How should the United States deal with the Democratic People's Republic of Korea? The US and the DPRK are locked in a dangerous game of chicken characterized by threats and counter threats. The problem with threat escalation, as has been happening on both sides in recent weeks, is that it leads to the hardening of positions, the misreading of signals and the risk of catastrophic miscalculation.
US President Donald Trump was likely to address the DPRK nuclear issue in his debut speech at the UN General Assembly on Tuesday, days after the UN imposed the strictest sanctions on the DPRK after it conducted its sixth and to date strongest nuclear test on Sept 3.
Hopefully, Washington and Pyongyang will heed each other's concerns and de-escalate tensions on the Korean Peninsula.
The DPRK leaders have long held the belief that the real intention of the US is regime change. Conversely, the US seems to believe the threat from the DPRK is real when in fact it is meant for defensive purposes. The DPRK, for instance, has repeatedly said its weapons are meant to deter US aggression and allow it to develop its economy. This is probably an accurate reflection of its objectives but Washington would find it hard to accept a nuclear-armed Pyongyang which can harm the interests of the US and its allies.
Both countries claim their intentions are defensive but their actions are read as offensive. This is the dilemma in US-DPRK relations.
The DPRK wants assurance against regime change and a stop to the joint war games by the US and the Republic of Korea. The US has said it is not pursuing regime change and the war games are defensive, but neither assurance is credible to the DPRK.
The US wants assurance that the DPRK's weapons program is defensive in nature and policy. The DPRK has said this is so, but its threats and missile tests send a different signal.
Moreover, there is no guarantee that the toughest sanctions yet against the DPRK would work for a country that deeply values self-reliance, national pride and accords the top priority to the military. Even if the sanctions might hurt the DPRK's economy, it is unlikely to give up its trump card.
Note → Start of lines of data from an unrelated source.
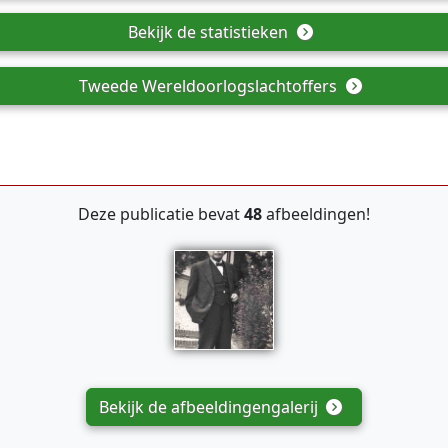
Bekijk de statistieken
Tweede Wereldoorlogslachtoffers
Deze publicatie bevat
48
afbeeldingen!
Bekijk de afbeeldingengalerij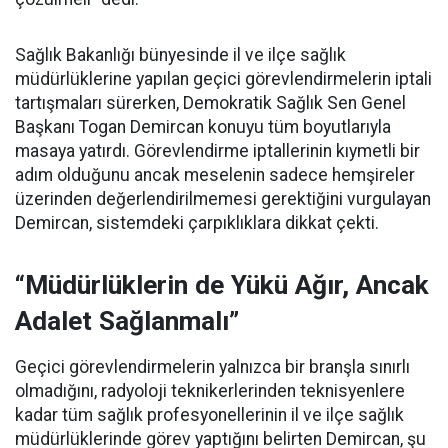
Sağlık Bakanlığı bünyesinde il ve ilçe sağlık
müdürlüklerine yapılan geçici görevlendirmelerin iptali
tartışmaları sürerken, Demokratik Sağlık Sen Genel
Başkanı Togan Demircan konuyu tüm boyutlarıyla
masaya yatırdı. Görevlendirme iptallerinin kıymetli bir
adım olduğunu ancak meselenin sadece hemşireler
üzerinden değerlendirilmemesi gerektiğini vurgulayan
Demircan, sistemdeki çarpıklıklara dikkat çekti.
“Müdürlüklerin de Yükü Ağır, Ancak
Adalet Sağlanmalı”
Geçici görevlendirmelerin yalnızca bir branşla sınırlı
olmadığını, radyoloji teknikerlerinden teknisyenlere
kadar tüm sağlık profesyonellerinin il ve ilçe sağlık
müdürlüklerinde görev yaptığını belirten Demircan, şu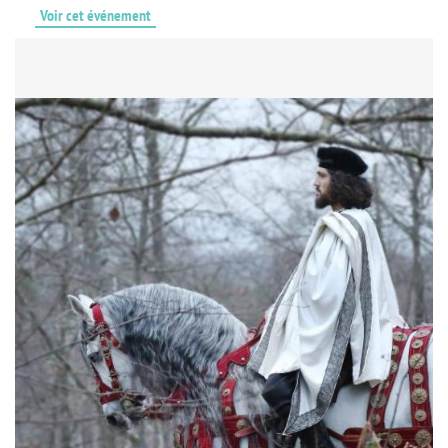
Voir cet événement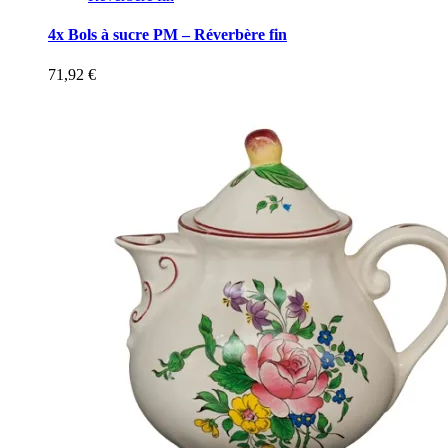
4x Bols à sucre PM – Réverbère fin
71,92
€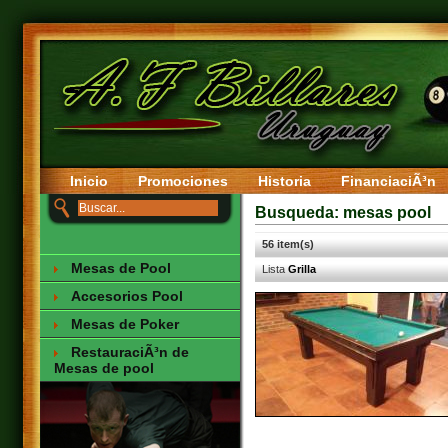
Inicio
Promociones
Historia
FinanciaciÃ³n
Busqueda: mesas pool
56 item(s)
Mesas de Pool
Lista
Grilla
Accesorios Pool
Mesas de Poker
RestauraciÃ³n de
Mesas de pool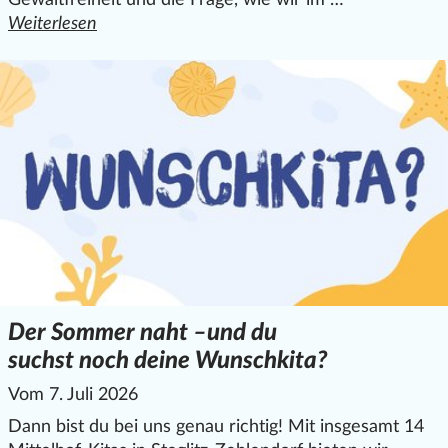
Weiterlesen
den ganzen Artikel "Friedensprojekt „Frieden jetzt“ bei 
Der Sommer naht –und du
suchst noch deine Wunschkita?
Vom 7. Juli 2026
Dann bist du bei uns genau richtig! Mit insgesamt 14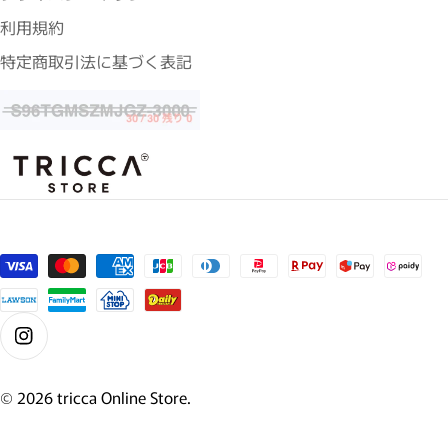
利用規約
特定商取引法に基づく表記
支払い方法
Instagram
© 2026
tricca Online Store
.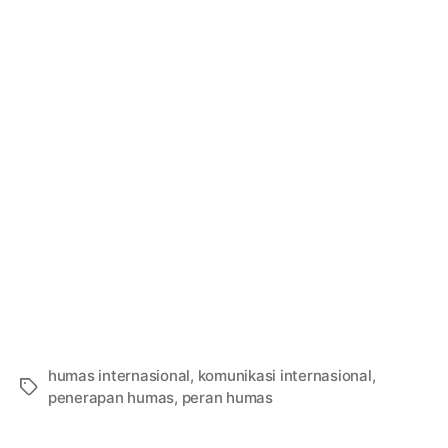
humas internasional
,
komunikasi internasional
,
Tags
penerapan humas
,
peran humas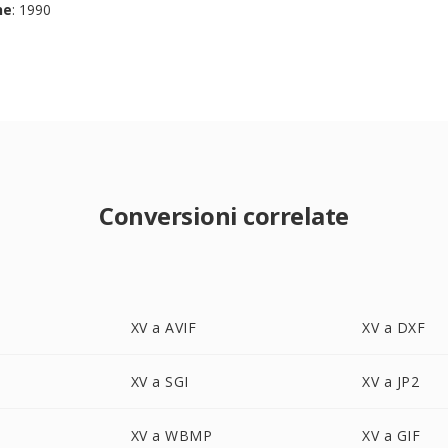
ne
: 1990
Conversioni correlate
XV a AVIF
XV a DXF
XV a SGI
XV a JP2
XV a WBMP
XV a GIF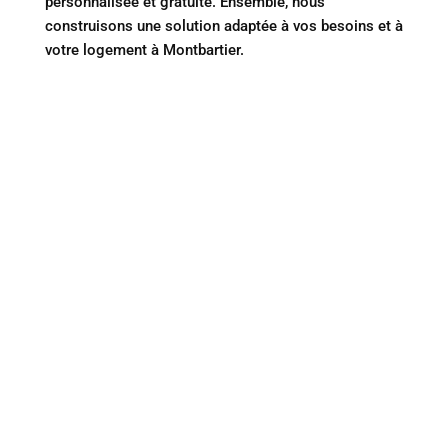
personnalisée et gratuite. Ensemble, nous
construisons une solution adaptée à vos besoins et à
votre logement à Montbartier.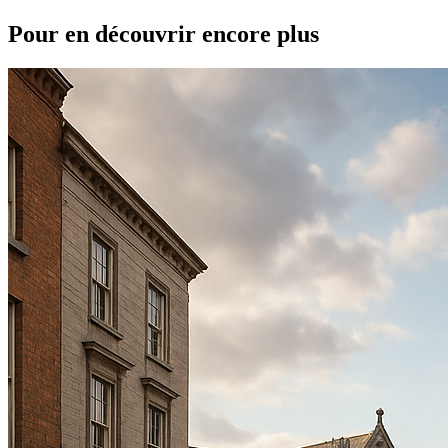
Pour en découvrir encore plus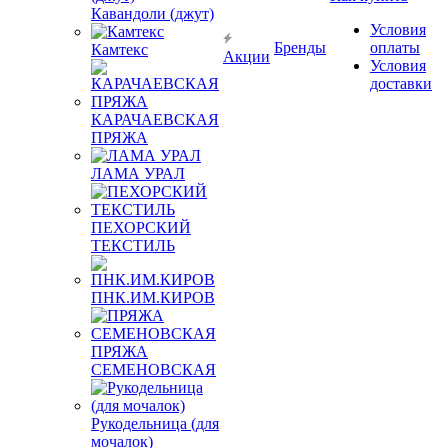
Кавандоли (джут)
Условия
Бренды
оплаты
Камтекс
Акции
Условия
доставки
КАРАЧАЕВСКАЯ
ПРЯЖА
ЛАМА УРАЛ
ПЕХОРСКИЙ
ТЕКСТИЛЬ
ПНК.ИМ.КИРОВ
ПРЯЖА
СЕМЕНОВСКАЯ
Рукодельница (для
мочалок)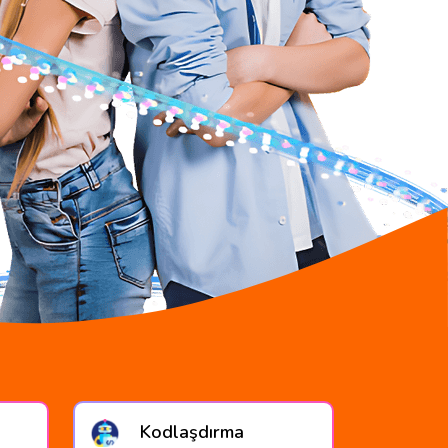
Kodlaşdırma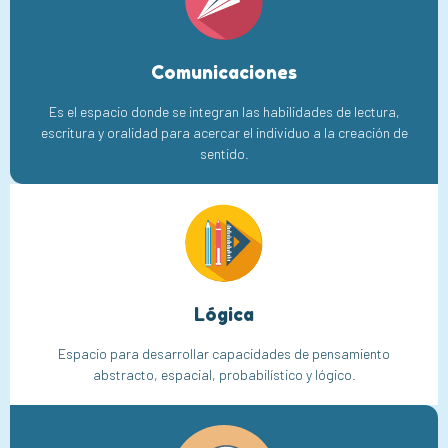
Comunicaciones
Es el espacio donde se integran las habilidades de lectura,
escritura y oralidad para acercar el individuo a la creación de
sentido.
Lógica
Espacio para desarrollar capacidades de pensamiento
abstracto, espacial, probabilístico y lógico.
If indeed Pyongyang's weapons program is defensive in nature, and if indeed Washington says regime change is not its agenda and its military drills with Seoul are defensive in nature, then both sides should stop the chicken game. Instead, all parties should stand down and focus on offering assurance.
The US would have to give the DPRK credible assurances that it will not pursue regime change. The verbal assurance given by US Secretary of State Rex Tillerson is not enough; Washington has to send strong and credible signals such as suspending the US-ROK drills that Pyongyang says is a prelude to regime change.
And since no more drills are scheduled for recent months, there is no need for Pyongyang to play its missile game, because it has already demonstrated its capabilities and strong resolve.
In relative terms, the threat from the DPRK is much smaller than what the US faced against the Soviet Union during the Cold War.
If indeed the intention of both sides is defensive, then there is all the more reason for them to stand down, rethink the game of chicken and reflect how to play the game of assurance.